◆ **WHAT YOU NEED TO DO**:
Would you please copy every line from the records that contains the word "ENCRYPTED"?

◆ **GIVEN DATA**:

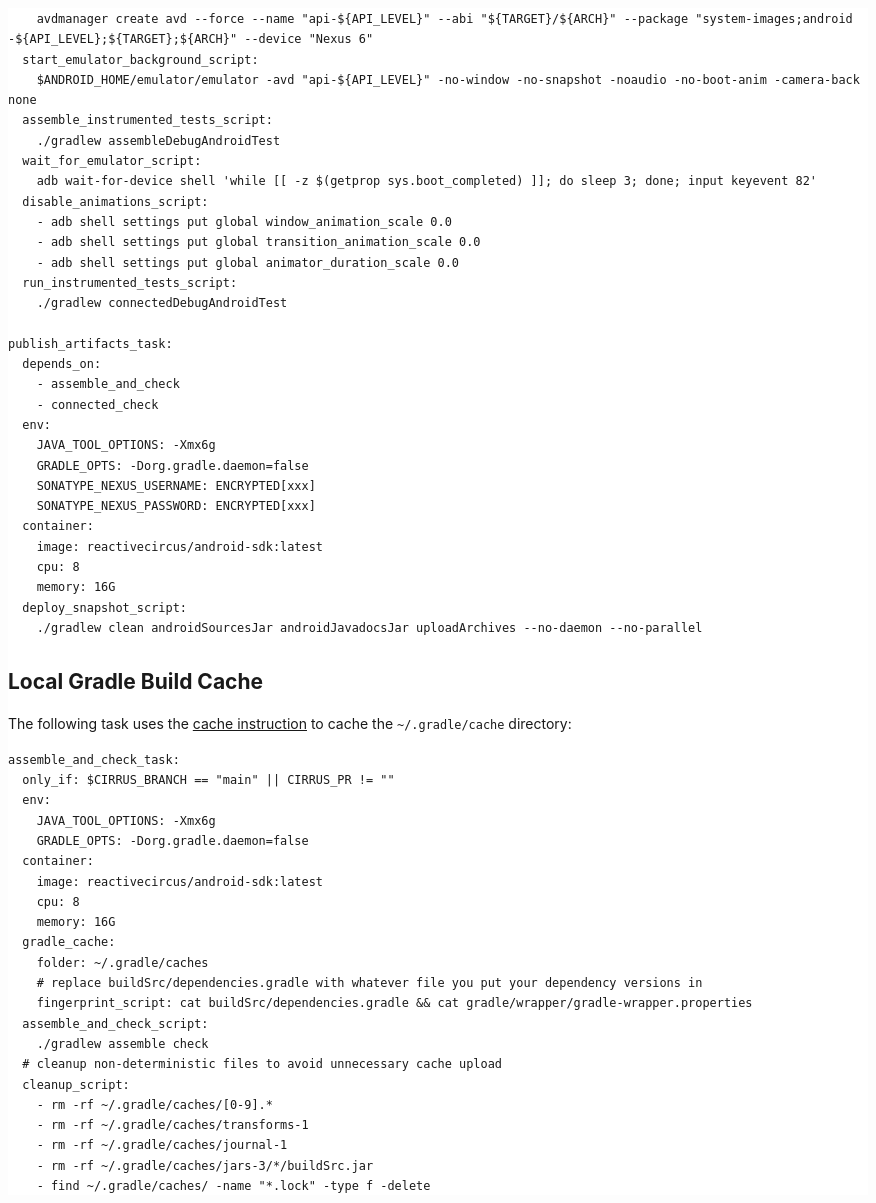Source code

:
 ```
    avdmanager create avd --force --name "api-${API_LEVEL}" --abi "${TARGET}/${ARCH}" --package "system-images;android-${API_LEVEL};${TARGET};${ARCH}" --device "Nexus 6"
  start_emulator_background_script:
    $ANDROID_HOME/emulator/emulator -avd "api-${API_LEVEL}" -no-window -no-snapshot -noaudio -no-boot-anim -camera-back none
  assemble_instrumented_tests_script:
    ./gradlew assembleDebugAndroidTest
  wait_for_emulator_script:
    adb wait-for-device shell 'while [[ -z $(getprop sys.boot_completed) ]]; do sleep 3; done; input keyevent 82'
  disable_animations_script:
    - adb shell settings put global window_animation_scale 0.0
    - adb shell settings put global transition_animation_scale 0.0
    - adb shell settings put global animator_duration_scale 0.0
  run_instrumented_tests_script:
    ./gradlew connectedDebugAndroidTest

publish_artifacts_task:
  depends_on:
    - assemble_and_check
    - connected_check
  env:
    JAVA_TOOL_OPTIONS: -Xmx6g
    GRADLE_OPTS: -Dorg.gradle.daemon=false
    SONATYPE_NEXUS_USERNAME: ENCRYPTED[xxx]
    SONATYPE_NEXUS_PASSWORD: ENCRYPTED[xxx]
  container:
    image: reactivecircus/android-sdk:latest
    cpu: 8
    memory: 16G
  deploy_snapshot_script:
    ./gradlew clean androidSourcesJar androidJavadocsJar uploadArchives --no-daemon --no-parallel
```

## Local Gradle Build Cache

The following task uses the [cache instruction](https://cirrus-ci.org/guide/writing-tasks/#cache-instruction) to cache the `~/.gradle/cache` directory:


```
assemble_and_check_task:
  only_if: $CIRRUS_BRANCH == "main" || CIRRUS_PR != ""
  env:
    JAVA_TOOL_OPTIONS: -Xmx6g
    GRADLE_OPTS: -Dorg.gradle.daemon=false
  container:
    image: reactivecircus/android-sdk:latest
    cpu: 8
    memory: 16G
  gradle_cache:
    folder: ~/.gradle/caches
    # replace buildSrc/dependencies.gradle with whatever file you put your dependency versions in
    fingerprint_script: cat buildSrc/dependencies.gradle && cat gradle/wrapper/gradle-wrapper.properties
  assemble_and_check_script:
    ./gradlew assemble check
  # cleanup non-deterministic files to avoid unnecessary cache upload 
  cleanup_script:
    - rm -rf ~/.gradle/caches/[0-9].*
    - rm -rf ~/.gradle/caches/transforms-1
    - rm -rf ~/.gradle/caches/journal-1
    - rm -rf ~/.gradle/caches/jars-3/*/buildSrc.jar
    - find ~/.gradle/caches/ -name "*.lock" -type f -delete
```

◆ **RESPONSE BOX**:
    SONATYPE_NEXUS_USERNAME: ENCRYPTED[xxx]
    SONATYPE_NEXUS_PASSWORD: ENCRYPTED[xxx]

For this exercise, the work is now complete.